## [Assignment A]
List each nationality or place name in the interview excerpt, giving each one only once.
## [Assignment B]
Transcribe the interview excerpt word for word between "C: You understood" and "makes a difference!", inclusive.

## [Source passage]
────

What was your feeling when somebody around you was drafted?
C: You understood why they
had to go. Of course there were lots of young men who already had families.
They were given deferment-- exempt from the service, but there were others
that rushed to get married, because they had received word that they had
been drafted. I know we have several people in our church that got married
before they went overseas. I didn't have anybody that I knew of, there were
no fellas that I had gone with. There was one man that I had dated during
the war, but he was a little bit older than me, and I guess his job was
that important that he was exempted from going. But I didn't date any fellas
that were in the service. In fact I didn't date during the war, there weren't
that many men around! It makes a difference!
Has your impression of the German/Japanese during Pearl
Harbor changed before/after Pearl Harbor?

────

## [Recorded data]
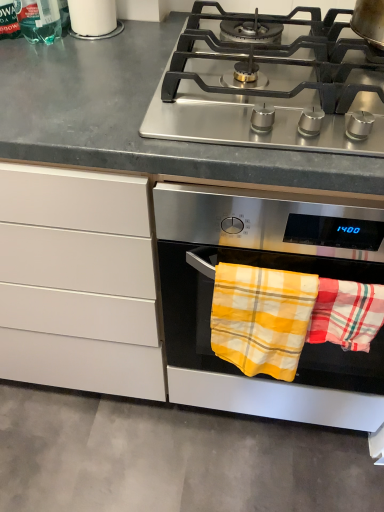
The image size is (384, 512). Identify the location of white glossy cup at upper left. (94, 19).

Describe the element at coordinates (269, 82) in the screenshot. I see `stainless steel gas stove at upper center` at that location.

────

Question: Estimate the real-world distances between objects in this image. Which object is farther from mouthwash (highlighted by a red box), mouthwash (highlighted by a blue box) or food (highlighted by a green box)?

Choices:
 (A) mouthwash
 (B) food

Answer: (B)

────

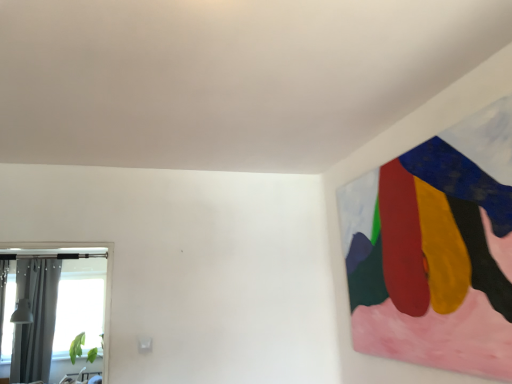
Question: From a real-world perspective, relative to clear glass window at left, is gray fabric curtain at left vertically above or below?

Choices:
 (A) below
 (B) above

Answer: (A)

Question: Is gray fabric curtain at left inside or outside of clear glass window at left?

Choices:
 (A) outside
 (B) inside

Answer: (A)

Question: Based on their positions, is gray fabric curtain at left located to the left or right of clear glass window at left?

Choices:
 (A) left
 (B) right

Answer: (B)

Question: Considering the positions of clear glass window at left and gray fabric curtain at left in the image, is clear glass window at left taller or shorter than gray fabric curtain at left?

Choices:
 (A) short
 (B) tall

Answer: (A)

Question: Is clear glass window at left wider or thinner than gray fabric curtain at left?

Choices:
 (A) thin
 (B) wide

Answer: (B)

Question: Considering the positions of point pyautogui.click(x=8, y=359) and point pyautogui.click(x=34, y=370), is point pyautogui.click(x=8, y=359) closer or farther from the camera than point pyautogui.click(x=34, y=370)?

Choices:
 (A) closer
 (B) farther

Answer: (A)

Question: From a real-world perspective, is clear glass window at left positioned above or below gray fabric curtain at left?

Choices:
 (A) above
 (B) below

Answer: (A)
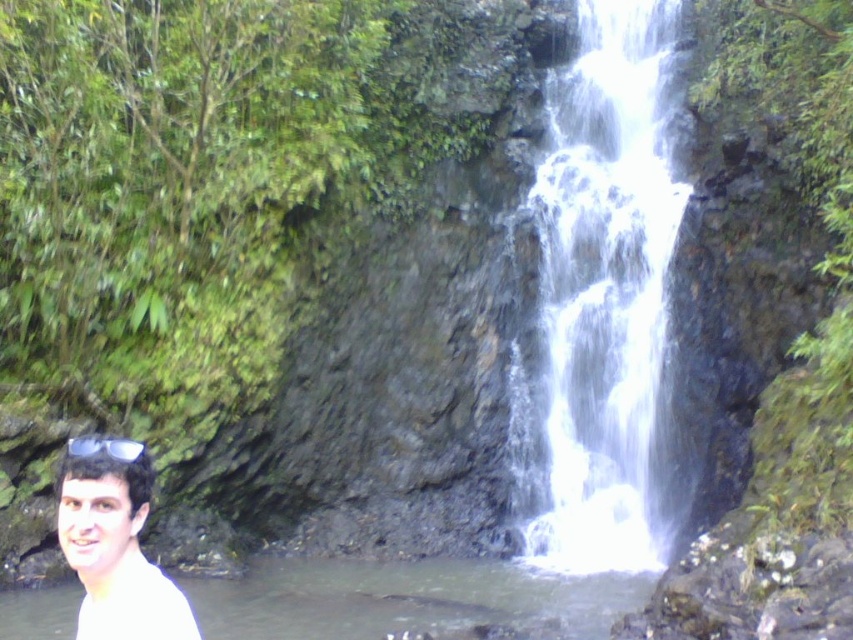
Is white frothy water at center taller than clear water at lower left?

────

## [Worked solution A]
German, Japanese, Pearl Harbor

## [Worked solution B]
C: You understood why they
had to go. Of course there were lots of young men who already had families.
They were given deferment-- exempt from the service, but there were others
that rushed to get married, because they had received word that they had
been drafted. I know we have several people in our church that got married
before they went overseas. I didn't have anybody that I knew of, there were
no fellas that I had gone with. There was one man that I had dated during
the war, but he was a little bit older than me, and I guess his job was
that important that he was exempted from going. But I didn't date any fellas
that were in the service. In fact I didn't date during the war, there weren't
that many men around! It makes a difference!